## What the task requires
Look below for the line that has "index mcp: (200, 294)". Set down the lines from there through the line that has "index mcp: (273, 160)", exactly as written.

## Input data
^^^^^^^^
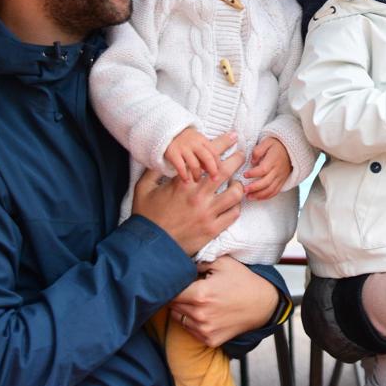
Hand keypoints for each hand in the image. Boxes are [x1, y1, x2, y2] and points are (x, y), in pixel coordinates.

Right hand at [133, 133, 243, 255]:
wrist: (150, 248)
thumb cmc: (146, 217)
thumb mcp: (143, 189)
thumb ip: (154, 171)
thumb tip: (162, 157)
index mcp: (183, 183)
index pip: (206, 158)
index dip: (221, 144)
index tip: (231, 138)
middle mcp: (198, 196)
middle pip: (225, 171)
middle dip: (237, 159)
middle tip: (241, 154)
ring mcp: (208, 213)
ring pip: (235, 194)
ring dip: (238, 185)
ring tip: (237, 182)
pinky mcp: (213, 229)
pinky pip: (233, 214)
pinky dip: (236, 206)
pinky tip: (232, 203)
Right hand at [164, 127, 222, 181]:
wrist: (165, 130)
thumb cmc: (184, 139)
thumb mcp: (197, 141)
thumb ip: (205, 153)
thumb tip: (214, 168)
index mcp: (202, 139)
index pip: (214, 152)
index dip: (218, 164)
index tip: (220, 173)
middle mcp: (194, 143)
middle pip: (207, 158)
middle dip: (212, 170)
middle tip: (214, 179)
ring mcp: (183, 148)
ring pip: (194, 164)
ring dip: (197, 175)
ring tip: (197, 180)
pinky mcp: (172, 153)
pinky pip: (180, 167)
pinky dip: (184, 175)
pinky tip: (186, 181)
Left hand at [169, 256, 279, 346]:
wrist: (263, 304)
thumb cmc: (243, 281)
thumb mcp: (223, 262)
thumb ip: (198, 261)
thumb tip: (181, 262)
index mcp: (200, 294)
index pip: (170, 291)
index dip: (171, 284)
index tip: (176, 280)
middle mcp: (200, 315)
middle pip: (171, 305)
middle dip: (176, 296)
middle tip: (187, 289)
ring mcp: (204, 330)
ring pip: (178, 318)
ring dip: (182, 309)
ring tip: (197, 301)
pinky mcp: (210, 340)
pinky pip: (189, 331)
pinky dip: (192, 322)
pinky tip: (204, 313)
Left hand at [243, 137, 291, 199]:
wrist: (291, 149)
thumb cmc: (276, 145)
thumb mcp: (267, 141)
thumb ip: (258, 150)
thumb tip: (252, 161)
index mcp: (273, 160)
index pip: (263, 169)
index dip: (254, 173)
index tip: (245, 175)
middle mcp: (278, 170)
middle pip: (266, 182)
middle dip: (254, 188)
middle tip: (243, 190)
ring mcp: (280, 177)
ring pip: (270, 190)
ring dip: (259, 195)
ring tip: (248, 197)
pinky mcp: (282, 181)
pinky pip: (275, 192)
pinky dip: (266, 197)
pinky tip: (257, 198)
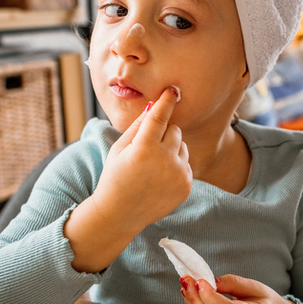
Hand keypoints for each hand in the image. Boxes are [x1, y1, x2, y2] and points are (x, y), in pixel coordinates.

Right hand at [94, 87, 191, 230]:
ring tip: (153, 165)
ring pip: (182, 146)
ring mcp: (179, 174)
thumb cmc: (115, 177)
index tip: (173, 90)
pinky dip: (176, 165)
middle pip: (175, 130)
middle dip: (164, 132)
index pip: (160, 117)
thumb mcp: (118, 149)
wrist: (120, 214)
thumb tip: (153, 106)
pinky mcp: (187, 185)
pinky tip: (160, 177)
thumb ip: (136, 126)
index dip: (166, 102)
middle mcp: (165, 160)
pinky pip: (186, 164)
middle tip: (148, 146)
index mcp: (144, 149)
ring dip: (171, 149)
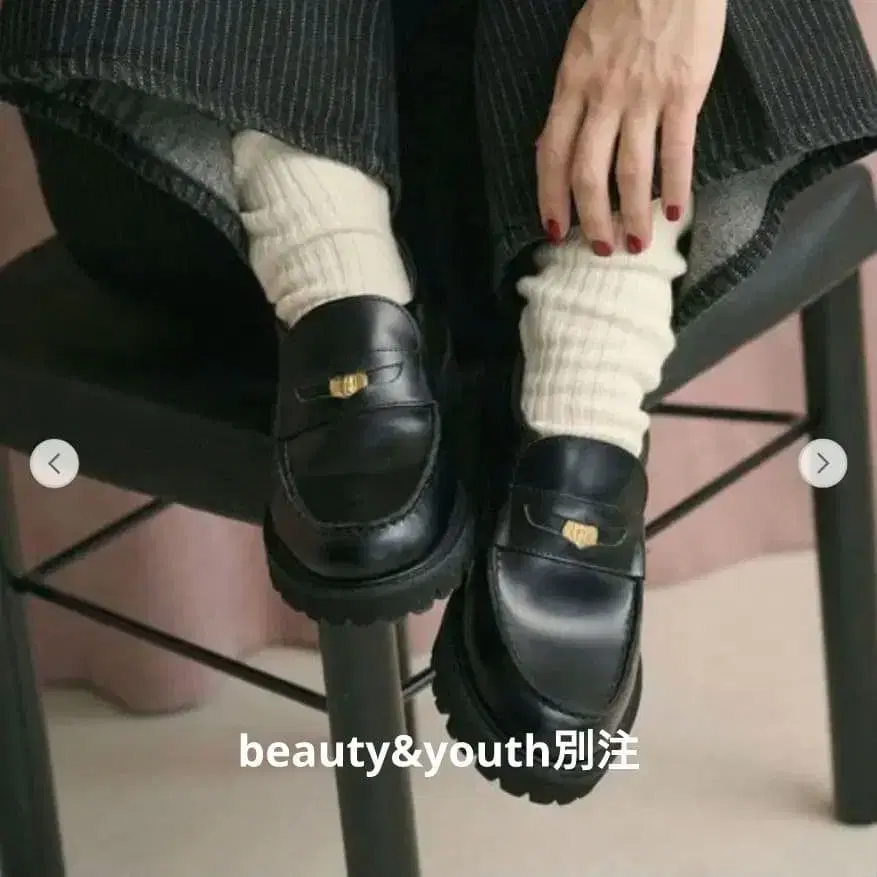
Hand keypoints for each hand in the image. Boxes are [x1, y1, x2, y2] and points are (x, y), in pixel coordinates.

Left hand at [537, 0, 726, 253]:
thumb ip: (571, 97)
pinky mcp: (684, 91)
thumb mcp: (581, 49)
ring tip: (637, 243)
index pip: (550, 155)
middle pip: (587, 174)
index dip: (550, 199)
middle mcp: (602, 96)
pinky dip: (676, 186)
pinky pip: (677, 151)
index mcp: (571, 85)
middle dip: (591, 220)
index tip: (554, 230)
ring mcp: (643, 95)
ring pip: (630, 172)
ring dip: (632, 215)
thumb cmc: (624, 3)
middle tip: (598, 249)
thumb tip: (557, 145)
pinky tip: (679, 212)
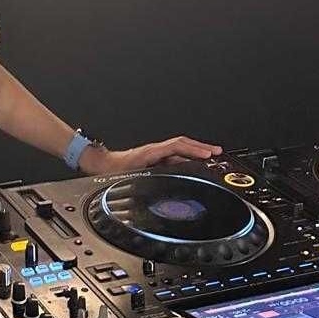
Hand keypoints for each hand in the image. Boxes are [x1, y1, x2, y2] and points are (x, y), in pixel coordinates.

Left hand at [79, 135, 221, 174]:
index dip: (193, 150)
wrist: (101, 164)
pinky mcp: (154, 157)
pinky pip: (174, 154)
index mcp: (151, 152)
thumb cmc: (114, 170)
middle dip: (201, 147)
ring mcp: (155, 153)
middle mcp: (155, 150)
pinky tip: (193, 164)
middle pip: (182, 144)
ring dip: (195, 151)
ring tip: (211, 155)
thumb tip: (168, 173)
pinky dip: (187, 157)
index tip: (208, 154)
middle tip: (217, 152)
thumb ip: (149, 173)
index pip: (177, 146)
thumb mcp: (132, 174)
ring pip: (179, 148)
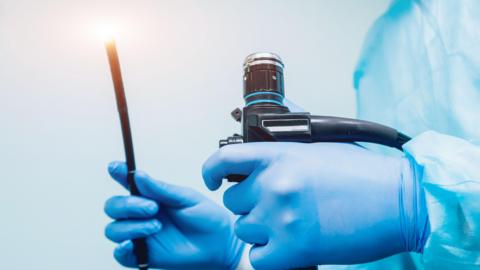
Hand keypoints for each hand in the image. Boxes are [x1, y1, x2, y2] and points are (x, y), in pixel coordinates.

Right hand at [104, 161, 243, 268]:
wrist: (220, 243)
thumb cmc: (206, 217)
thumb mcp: (186, 198)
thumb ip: (161, 189)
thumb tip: (138, 175)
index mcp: (150, 195)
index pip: (127, 182)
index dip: (118, 173)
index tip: (115, 167)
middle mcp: (140, 214)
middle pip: (113, 206)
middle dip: (128, 205)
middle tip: (153, 207)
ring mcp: (140, 235)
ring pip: (113, 230)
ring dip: (131, 226)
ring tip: (157, 225)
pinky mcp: (143, 255)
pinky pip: (121, 255)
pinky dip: (121, 250)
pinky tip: (131, 244)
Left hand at [202, 143, 428, 268]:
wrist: (400, 202)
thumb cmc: (364, 173)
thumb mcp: (322, 143)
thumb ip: (289, 132)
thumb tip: (269, 115)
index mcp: (280, 155)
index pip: (223, 160)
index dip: (210, 171)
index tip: (211, 180)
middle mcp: (274, 185)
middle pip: (233, 200)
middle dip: (249, 203)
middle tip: (274, 205)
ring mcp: (281, 219)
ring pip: (243, 229)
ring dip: (260, 229)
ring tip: (288, 225)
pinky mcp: (293, 251)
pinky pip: (257, 258)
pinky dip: (268, 255)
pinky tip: (287, 246)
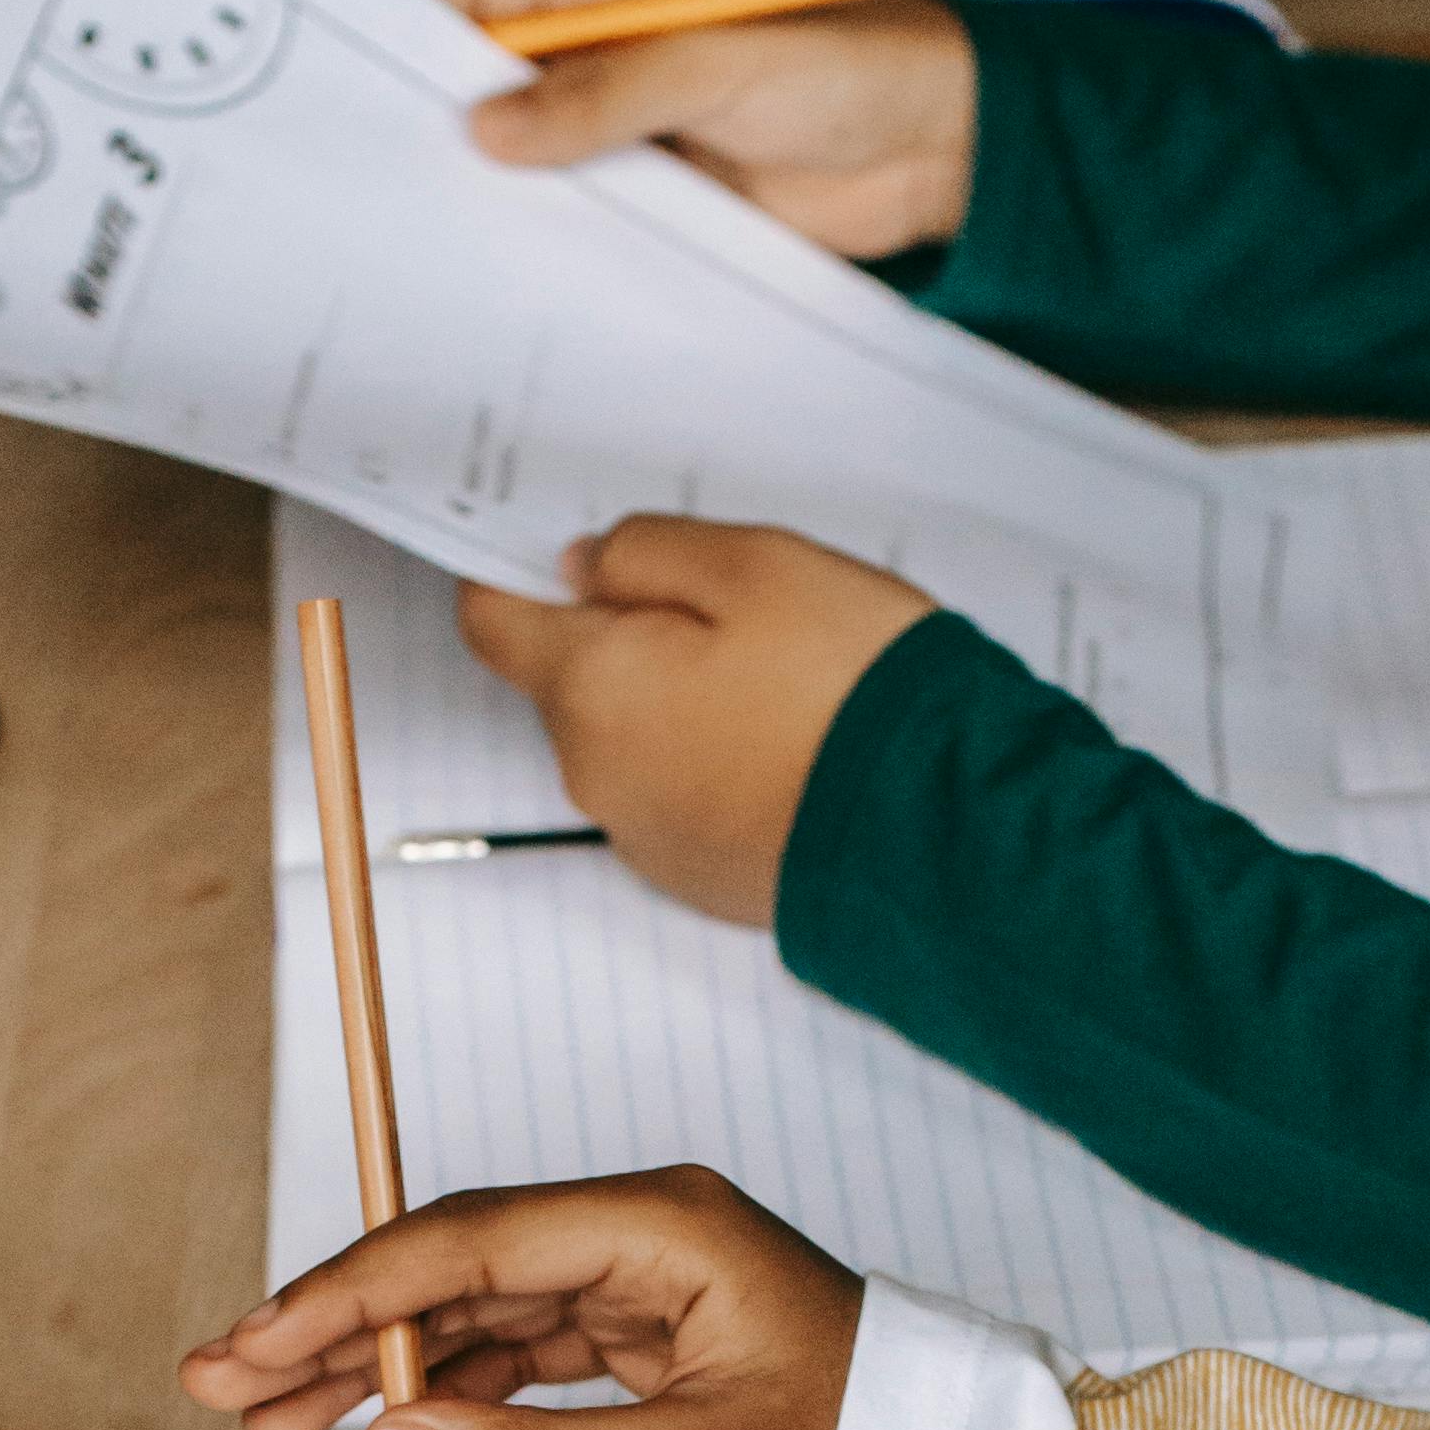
^^^^^^^^
## Solution
index mcp: (200, 294)
index pip: (170, 291)
index dip: (171, 284)
index tip: (176, 280)
middle mcp: (200, 315)
middle pip: (171, 305)
middle dip: (176, 296)
middle tip: (187, 289)
ring mcp: (204, 330)
ring pip: (178, 318)
ring dip: (182, 309)
ring tip: (197, 301)
pinky mcp: (210, 340)
pinky pip: (189, 331)
pinky dip: (192, 322)
pinky tip: (204, 313)
Left hand at [243, 137, 291, 199]:
wrist: (291, 149)
thumb cmc: (276, 145)
thumb mcp: (267, 141)
thumb ip: (258, 150)
thumb tip: (252, 161)
index mcp: (273, 160)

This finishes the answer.